__Try it__. Write out the data that follows exactly, keeping every picture out.

__Given material__.
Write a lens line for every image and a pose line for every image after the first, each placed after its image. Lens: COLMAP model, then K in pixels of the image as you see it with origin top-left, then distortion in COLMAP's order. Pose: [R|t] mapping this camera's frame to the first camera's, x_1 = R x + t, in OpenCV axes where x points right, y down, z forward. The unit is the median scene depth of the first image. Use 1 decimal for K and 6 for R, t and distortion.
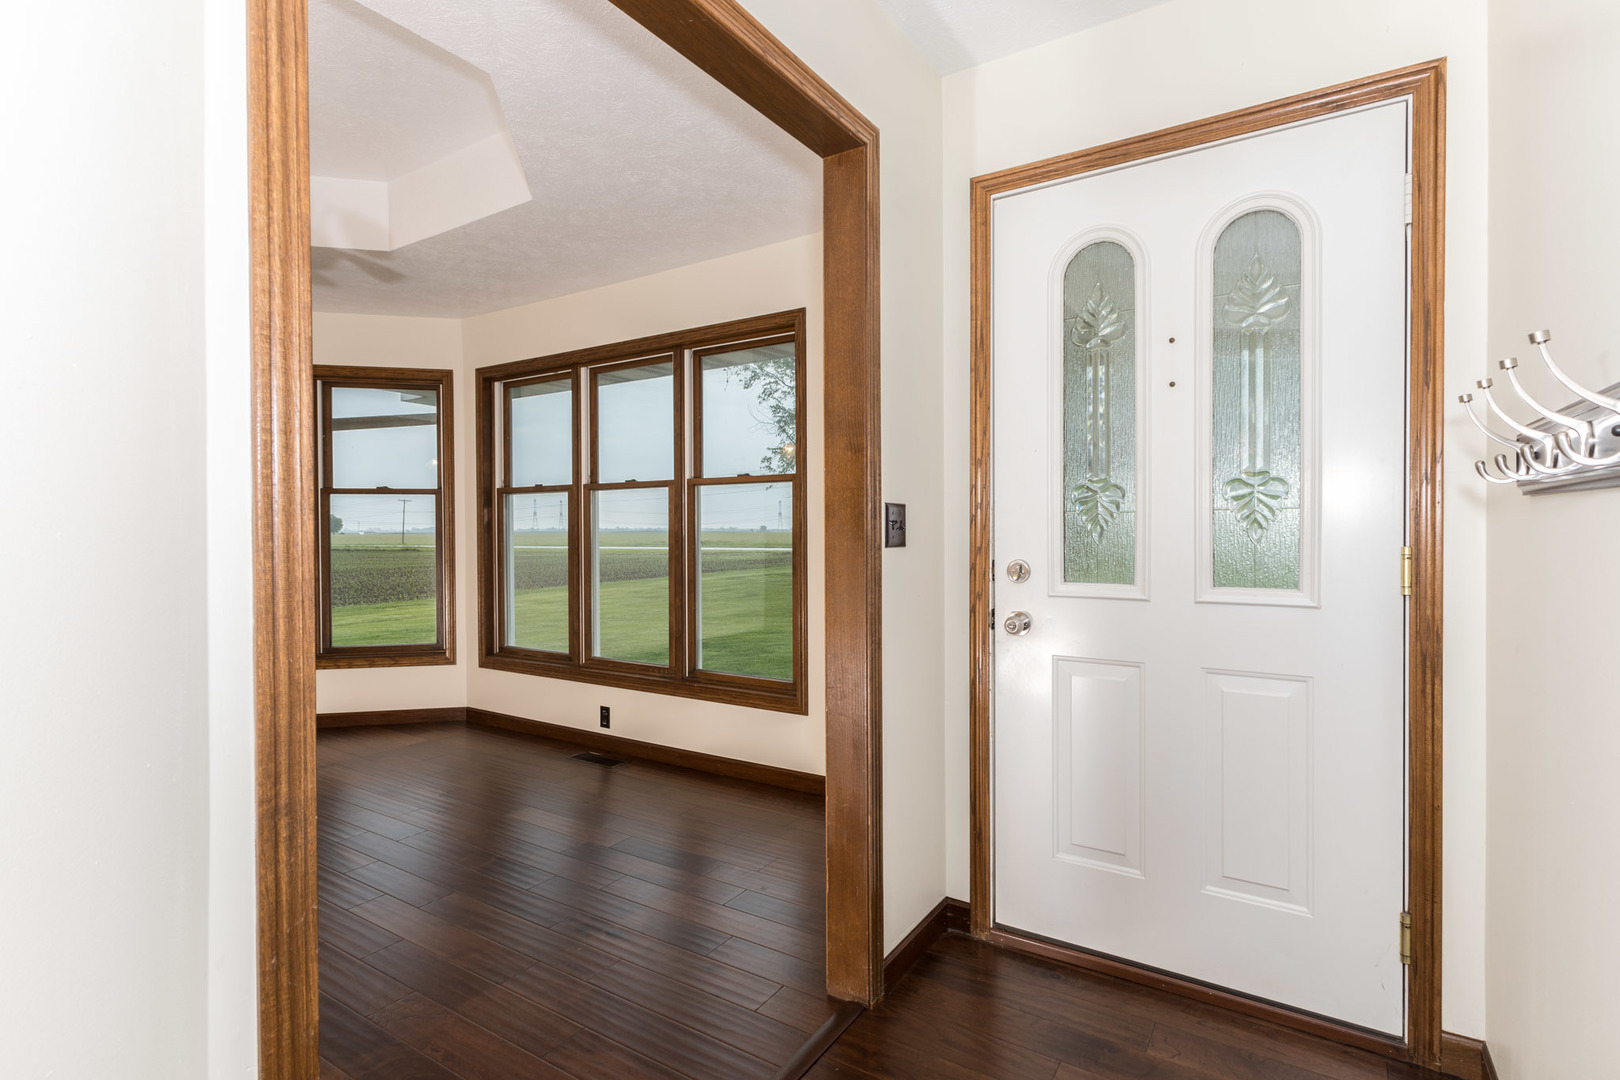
lens RADIAL K [[773.7, 0, 813.4], [0, 773.7, 535.1], [0, 0, 1]] dist [0.002368, 0.000083]
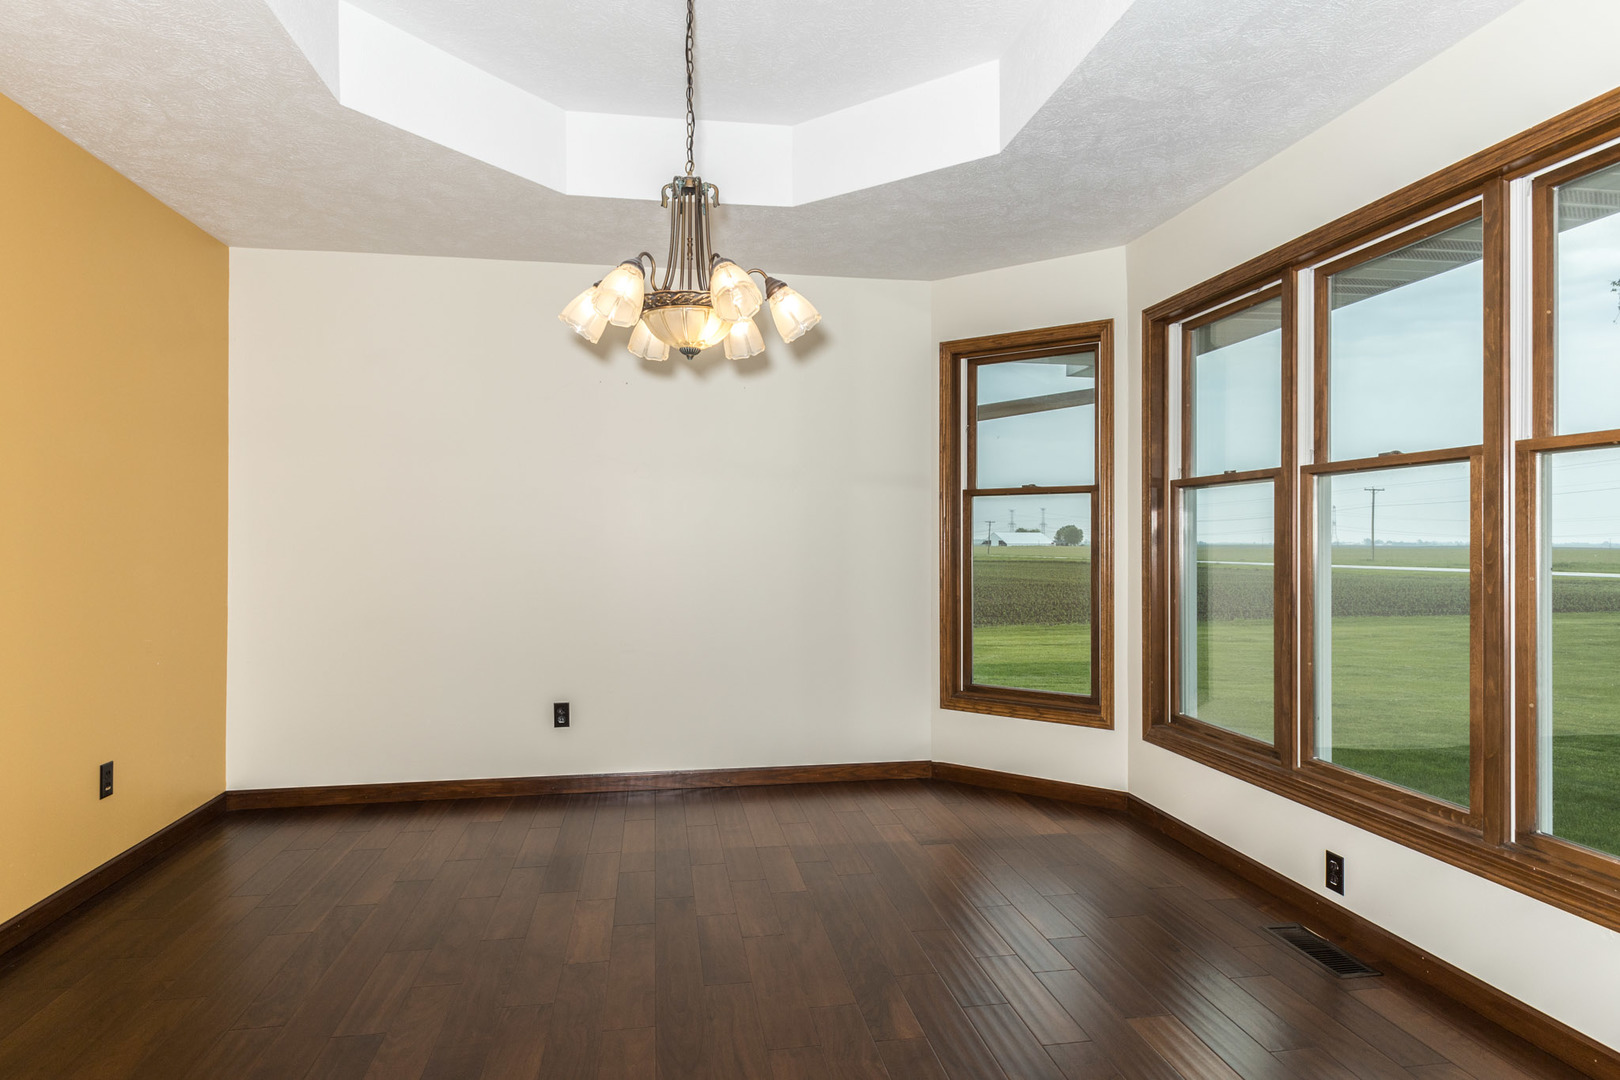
lens RADIAL K [[885.4, 0, 811.6], [0, 885.4, 536.7], [0, 0, 1]] dist [0.005057, -0.012523]
pose [[0.658698, 0.003922, -0.752397, -0.031036], [-0.013878, 0.999880, -0.006937, -0.001440], [0.752279, 0.015011, 0.658674, 0.253830]]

__Expected answer__.
Write a lens line for every image and a pose line for every image after the first, each placed after its image. Lens: COLMAP model, then K in pixels of the image as you see it with origin top-left, then distortion in COLMAP's order. Pose: [R|t] mapping this camera's frame to the first camera's, x_1 = R x + t, in OpenCV axes where x points right, y down, z forward. The unit is the median scene depth of the first image. Use 1 decimal for K and 6 for R, t and distortion.
lens RADIAL K [[773.7, 0, 813.4], [0, 773.7, 535.1], [0, 0, 1]] dist [0.002368, 0.000083]
lens RADIAL K [[885.4, 0, 811.6], [0, 885.4, 536.7], [0, 0, 1]] dist [0.005057, -0.012523]
pose [[0.658698, 0.003922, -0.752397, -0.031036], [-0.013878, 0.999880, -0.006937, -0.001440], [0.752279, 0.015011, 0.658674, 0.253830]]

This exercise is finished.